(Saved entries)
________________________________________

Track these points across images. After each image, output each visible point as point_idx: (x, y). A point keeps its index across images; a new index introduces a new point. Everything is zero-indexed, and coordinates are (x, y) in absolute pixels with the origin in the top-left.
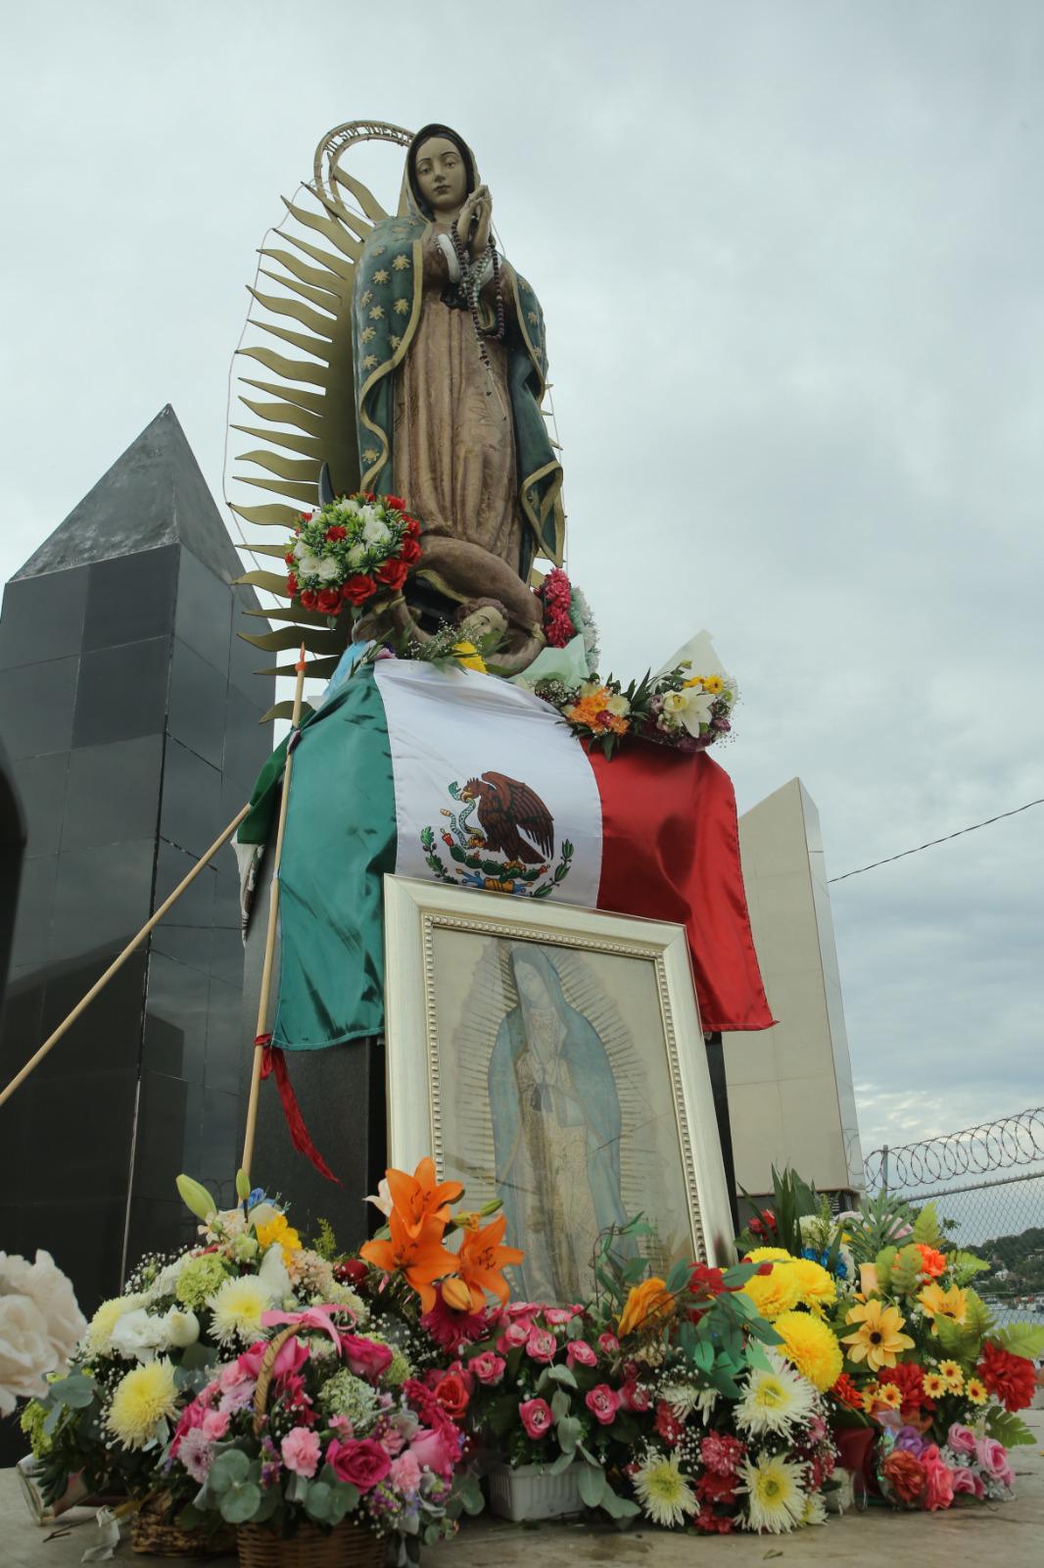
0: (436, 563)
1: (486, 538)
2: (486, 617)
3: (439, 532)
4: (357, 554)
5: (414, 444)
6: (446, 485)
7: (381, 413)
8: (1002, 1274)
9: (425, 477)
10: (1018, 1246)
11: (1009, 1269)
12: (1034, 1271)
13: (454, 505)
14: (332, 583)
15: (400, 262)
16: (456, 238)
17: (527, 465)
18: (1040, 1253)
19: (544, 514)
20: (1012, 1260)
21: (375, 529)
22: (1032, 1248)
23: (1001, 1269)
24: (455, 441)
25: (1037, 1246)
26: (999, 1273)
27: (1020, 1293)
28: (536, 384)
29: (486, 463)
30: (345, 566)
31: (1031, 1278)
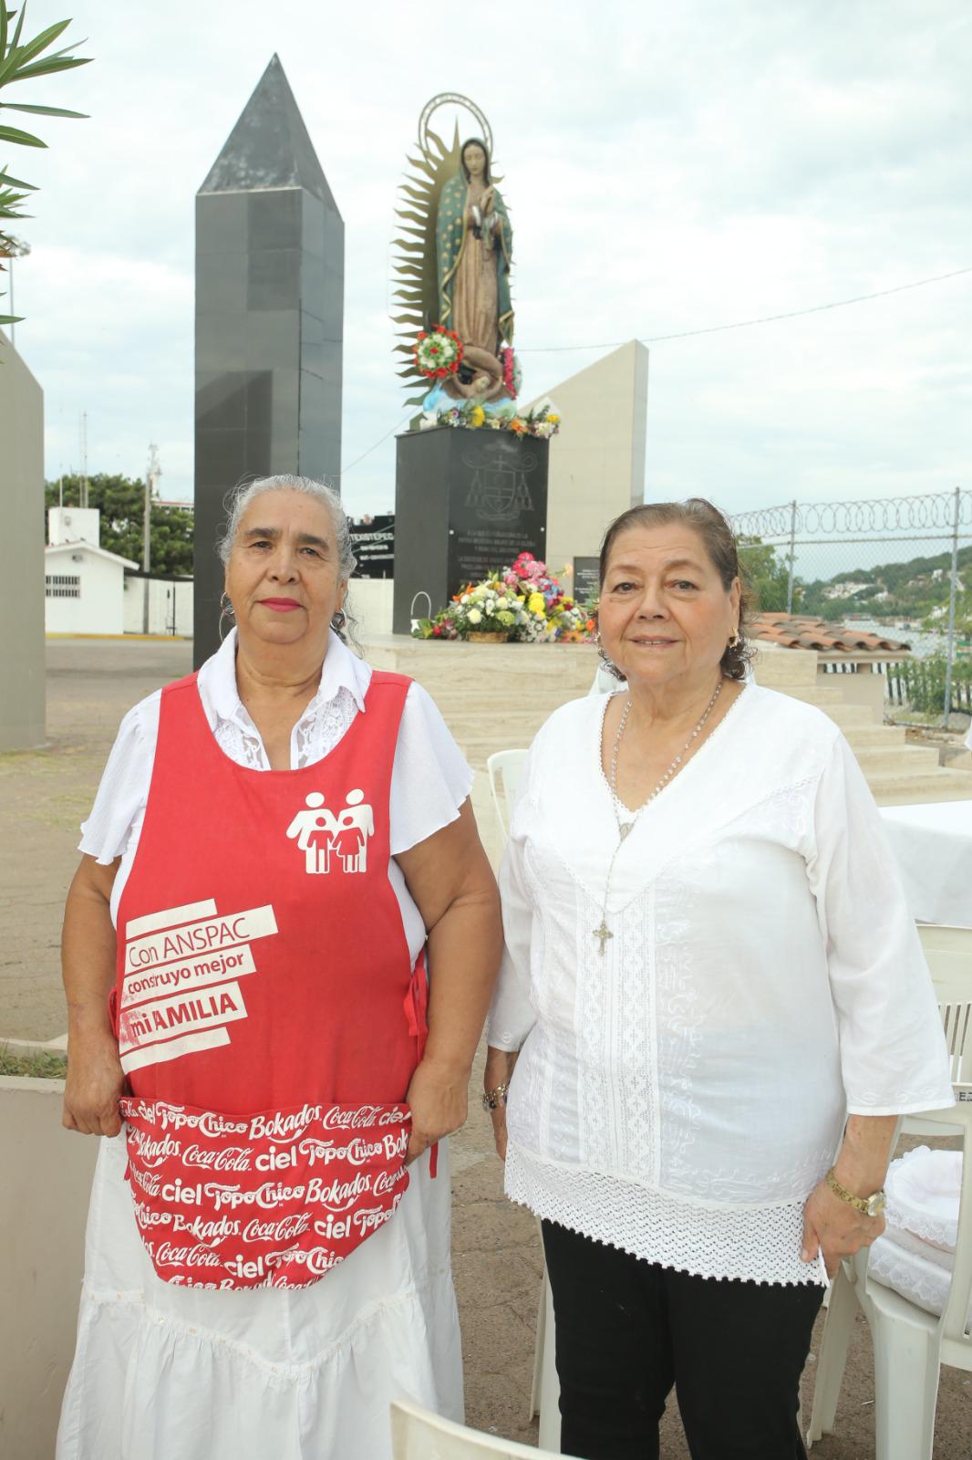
0: (466, 358)
1: (485, 345)
2: (482, 380)
3: (470, 344)
4: (442, 360)
5: (460, 304)
6: (472, 324)
7: (448, 291)
8: (882, 596)
9: (464, 322)
10: (901, 573)
11: (889, 592)
12: (911, 594)
13: (474, 334)
14: (433, 369)
15: (458, 221)
16: (480, 210)
17: (501, 311)
18: (922, 580)
19: (506, 329)
20: (895, 584)
21: (448, 349)
22: (916, 575)
23: (882, 591)
24: (475, 306)
25: (920, 573)
26: (880, 595)
27: (895, 613)
28: (507, 270)
29: (487, 316)
30: (437, 364)
31: (907, 601)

________________________________________

* **Exercise brief**
All of the data must be repeated exactly, except for the pictures.

* **Exercise result**
Track these points across images. After each image, output each visible point as point_idx: (x, y). A point keeps its index across images; a new index introduces a new point. Everything is zero-indexed, and coordinates are (x, y) in absolute pixels with the origin in the top-left.
0: (436, 563)
1: (486, 538)
2: (486, 617)
3: (439, 532)
4: (357, 554)
5: (414, 444)
6: (446, 485)
7: (381, 413)
8: (1002, 1274)
9: (425, 477)
10: (1018, 1246)
11: (1009, 1269)
12: (1034, 1271)
13: (454, 505)
14: (332, 583)
15: (400, 262)
16: (456, 238)
17: (527, 465)
18: (1040, 1253)
19: (544, 514)
20: (1012, 1260)
21: (375, 529)
22: (1032, 1248)
23: (1001, 1269)
24: (455, 441)
25: (1037, 1246)
26: (999, 1273)
27: (1020, 1293)
28: (536, 384)
29: (486, 463)
30: (345, 566)
31: (1031, 1278)
0: (466, 358)
1: (485, 345)
2: (482, 380)
3: (470, 344)
4: (442, 360)
5: (460, 304)
6: (472, 324)
7: (448, 291)
8: (882, 596)
9: (464, 322)
10: (901, 573)
11: (889, 592)
12: (911, 594)
13: (474, 334)
14: (433, 369)
15: (458, 221)
16: (480, 210)
17: (501, 311)
18: (922, 580)
19: (506, 329)
20: (895, 584)
21: (448, 349)
22: (916, 575)
23: (882, 591)
24: (475, 306)
25: (920, 573)
26: (880, 595)
27: (895, 613)
28: (507, 270)
29: (487, 316)
30: (437, 364)
31: (907, 601)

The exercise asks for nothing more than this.